• _Your instructions_
Copy out all the records, word for word.

• _Input data_
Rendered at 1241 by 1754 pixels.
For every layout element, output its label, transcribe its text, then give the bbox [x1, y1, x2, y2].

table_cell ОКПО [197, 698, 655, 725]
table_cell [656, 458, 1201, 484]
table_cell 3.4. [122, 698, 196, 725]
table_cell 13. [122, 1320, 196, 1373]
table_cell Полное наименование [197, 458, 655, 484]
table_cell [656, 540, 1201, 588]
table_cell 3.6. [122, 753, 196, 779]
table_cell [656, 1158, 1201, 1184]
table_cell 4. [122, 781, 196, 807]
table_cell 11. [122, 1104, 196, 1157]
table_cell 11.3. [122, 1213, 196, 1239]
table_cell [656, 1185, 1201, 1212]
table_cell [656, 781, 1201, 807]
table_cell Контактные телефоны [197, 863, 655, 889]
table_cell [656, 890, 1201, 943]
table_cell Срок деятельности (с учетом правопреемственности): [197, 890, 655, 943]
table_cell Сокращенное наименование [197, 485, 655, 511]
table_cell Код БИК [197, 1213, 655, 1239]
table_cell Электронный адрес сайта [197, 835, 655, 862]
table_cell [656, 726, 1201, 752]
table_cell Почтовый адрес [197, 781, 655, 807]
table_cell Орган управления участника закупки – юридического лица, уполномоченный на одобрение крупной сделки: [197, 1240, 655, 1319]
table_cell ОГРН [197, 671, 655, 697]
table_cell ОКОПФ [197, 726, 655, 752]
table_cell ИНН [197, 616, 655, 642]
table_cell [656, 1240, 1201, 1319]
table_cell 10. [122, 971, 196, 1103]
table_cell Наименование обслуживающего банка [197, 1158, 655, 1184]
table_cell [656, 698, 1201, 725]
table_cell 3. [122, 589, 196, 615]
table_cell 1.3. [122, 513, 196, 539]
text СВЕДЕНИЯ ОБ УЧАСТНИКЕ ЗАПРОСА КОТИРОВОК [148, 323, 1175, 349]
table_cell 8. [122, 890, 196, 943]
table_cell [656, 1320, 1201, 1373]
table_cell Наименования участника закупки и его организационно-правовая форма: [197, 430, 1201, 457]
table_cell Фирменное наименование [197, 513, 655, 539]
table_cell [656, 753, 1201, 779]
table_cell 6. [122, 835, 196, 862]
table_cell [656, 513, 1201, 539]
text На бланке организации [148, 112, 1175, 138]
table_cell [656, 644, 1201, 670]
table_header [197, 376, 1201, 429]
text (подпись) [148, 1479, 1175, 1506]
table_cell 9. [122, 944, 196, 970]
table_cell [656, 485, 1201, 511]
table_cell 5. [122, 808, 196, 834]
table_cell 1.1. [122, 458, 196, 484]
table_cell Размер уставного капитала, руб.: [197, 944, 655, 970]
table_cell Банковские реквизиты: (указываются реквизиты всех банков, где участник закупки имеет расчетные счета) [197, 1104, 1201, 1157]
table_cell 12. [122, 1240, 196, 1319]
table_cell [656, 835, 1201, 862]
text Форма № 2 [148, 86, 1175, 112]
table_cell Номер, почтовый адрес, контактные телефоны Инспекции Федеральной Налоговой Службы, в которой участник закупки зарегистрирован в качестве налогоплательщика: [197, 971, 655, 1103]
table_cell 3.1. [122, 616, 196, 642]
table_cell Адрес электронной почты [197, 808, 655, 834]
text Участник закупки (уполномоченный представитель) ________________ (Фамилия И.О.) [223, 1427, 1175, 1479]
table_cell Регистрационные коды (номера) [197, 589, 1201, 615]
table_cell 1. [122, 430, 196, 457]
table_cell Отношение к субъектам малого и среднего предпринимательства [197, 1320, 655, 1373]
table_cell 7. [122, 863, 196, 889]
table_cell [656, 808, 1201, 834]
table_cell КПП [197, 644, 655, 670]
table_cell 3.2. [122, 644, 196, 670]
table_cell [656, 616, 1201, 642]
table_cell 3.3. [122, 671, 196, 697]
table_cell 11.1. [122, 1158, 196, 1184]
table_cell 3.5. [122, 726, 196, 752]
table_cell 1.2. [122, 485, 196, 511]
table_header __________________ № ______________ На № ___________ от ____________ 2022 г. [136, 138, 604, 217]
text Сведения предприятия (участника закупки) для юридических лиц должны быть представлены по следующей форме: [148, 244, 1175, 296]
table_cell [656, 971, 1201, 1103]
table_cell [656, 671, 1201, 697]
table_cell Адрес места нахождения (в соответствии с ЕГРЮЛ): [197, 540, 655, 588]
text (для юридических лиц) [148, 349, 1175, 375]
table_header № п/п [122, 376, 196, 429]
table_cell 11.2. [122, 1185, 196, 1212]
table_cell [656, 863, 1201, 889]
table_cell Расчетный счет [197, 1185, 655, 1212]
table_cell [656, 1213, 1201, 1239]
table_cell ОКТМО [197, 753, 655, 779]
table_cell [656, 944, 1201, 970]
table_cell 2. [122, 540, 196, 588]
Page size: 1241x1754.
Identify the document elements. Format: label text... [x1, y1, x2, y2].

• _Expected output_
Rendered at 1241 by 1754 pixels.
For every layout element, output its label, transcribe its text, then give the bbox [x1, y1, x2, y2].

table_cell ОКПО [197, 698, 655, 725]
table_cell [656, 458, 1201, 484]
table_cell 3.4. [122, 698, 196, 725]
table_cell 13. [122, 1320, 196, 1373]
table_cell Полное наименование [197, 458, 655, 484]
table_cell [656, 540, 1201, 588]
table_cell 3.6. [122, 753, 196, 779]
table_cell [656, 1158, 1201, 1184]
table_cell 4. [122, 781, 196, 807]
table_cell 11. [122, 1104, 196, 1157]
table_cell 11.3. [122, 1213, 196, 1239]
table_cell [656, 1185, 1201, 1212]
table_cell [656, 781, 1201, 807]
table_cell Контактные телефоны [197, 863, 655, 889]
table_cell [656, 890, 1201, 943]
table_cell Срок деятельности (с учетом правопреемственности): [197, 890, 655, 943]
table_cell Сокращенное наименование [197, 485, 655, 511]
table_cell Код БИК [197, 1213, 655, 1239]
table_cell Электронный адрес сайта [197, 835, 655, 862]
table_cell [656, 726, 1201, 752]
table_cell Почтовый адрес [197, 781, 655, 807]
table_cell Орган управления участника закупки – юридического лица, уполномоченный на одобрение крупной сделки: [197, 1240, 655, 1319]
table_cell ОГРН [197, 671, 655, 697]
table_cell ОКОПФ [197, 726, 655, 752]
table_cell ИНН [197, 616, 655, 642]
table_cell [656, 1240, 1201, 1319]
table_cell 10. [122, 971, 196, 1103]
table_cell Наименование обслуживающего банка [197, 1158, 655, 1184]
table_cell [656, 698, 1201, 725]
table_cell 3. [122, 589, 196, 615]
table_cell 1.3. [122, 513, 196, 539]
text СВЕДЕНИЯ ОБ УЧАСТНИКЕ ЗАПРОСА КОТИРОВОК [148, 323, 1175, 349]
table_cell 8. [122, 890, 196, 943]
table_cell [656, 1320, 1201, 1373]
table_cell Наименования участника закупки и его организационно-правовая форма: [197, 430, 1201, 457]
table_cell Фирменное наименование [197, 513, 655, 539]
table_cell [656, 753, 1201, 779]
table_cell 6. [122, 835, 196, 862]
table_cell [656, 513, 1201, 539]
text На бланке организации [148, 112, 1175, 138]
table_cell [656, 644, 1201, 670]
table_header [197, 376, 1201, 429]
text (подпись) [148, 1479, 1175, 1506]
table_cell 9. [122, 944, 196, 970]
table_cell [656, 485, 1201, 511]
table_cell 5. [122, 808, 196, 834]
table_cell 1.1. [122, 458, 196, 484]
table_cell Размер уставного капитала, руб.: [197, 944, 655, 970]
table_cell Банковские реквизиты: (указываются реквизиты всех банков, где участник закупки имеет расчетные счета) [197, 1104, 1201, 1157]
table_cell 12. [122, 1240, 196, 1319]
table_cell [656, 835, 1201, 862]
text Форма № 2 [148, 86, 1175, 112]
table_cell Номер, почтовый адрес, контактные телефоны Инспекции Федеральной Налоговой Службы, в которой участник закупки зарегистрирован в качестве налогоплательщика: [197, 971, 655, 1103]
table_cell 3.1. [122, 616, 196, 642]
table_cell Адрес электронной почты [197, 808, 655, 834]
text Участник закупки (уполномоченный представитель) ________________ (Фамилия И.О.) [223, 1427, 1175, 1479]
table_cell Регистрационные коды (номера) [197, 589, 1201, 615]
table_cell 1. [122, 430, 196, 457]
table_cell Отношение к субъектам малого и среднего предпринимательства [197, 1320, 655, 1373]
table_cell 7. [122, 863, 196, 889]
table_cell [656, 808, 1201, 834]
table_cell КПП [197, 644, 655, 670]
table_cell 3.2. [122, 644, 196, 670]
table_cell [656, 616, 1201, 642]
table_cell 3.3. [122, 671, 196, 697]
table_cell 11.1. [122, 1158, 196, 1184]
table_cell 3.5. [122, 726, 196, 752]
table_cell 1.2. [122, 485, 196, 511]
table_header __________________ № ______________ На № ___________ от ____________ 2022 г. [136, 138, 604, 217]
text Сведения предприятия (участника закупки) для юридических лиц должны быть представлены по следующей форме: [148, 244, 1175, 296]
table_cell [656, 971, 1201, 1103]
table_cell [656, 671, 1201, 697]
table_cell Адрес места нахождения (в соответствии с ЕГРЮЛ): [197, 540, 655, 588]
text (для юридических лиц) [148, 349, 1175, 375]
table_header № п/п [122, 376, 196, 429]
table_cell 11.2. [122, 1185, 196, 1212]
table_cell [656, 863, 1201, 889]
table_cell Расчетный счет [197, 1185, 655, 1212]
table_cell [656, 1213, 1201, 1239]
table_cell ОКТМО [197, 753, 655, 779]
table_cell [656, 944, 1201, 970]
table_cell 2. [122, 540, 196, 588]
Page size: 1241x1754.
Identify the document elements. Format: label text... [x1, y1, x2, y2].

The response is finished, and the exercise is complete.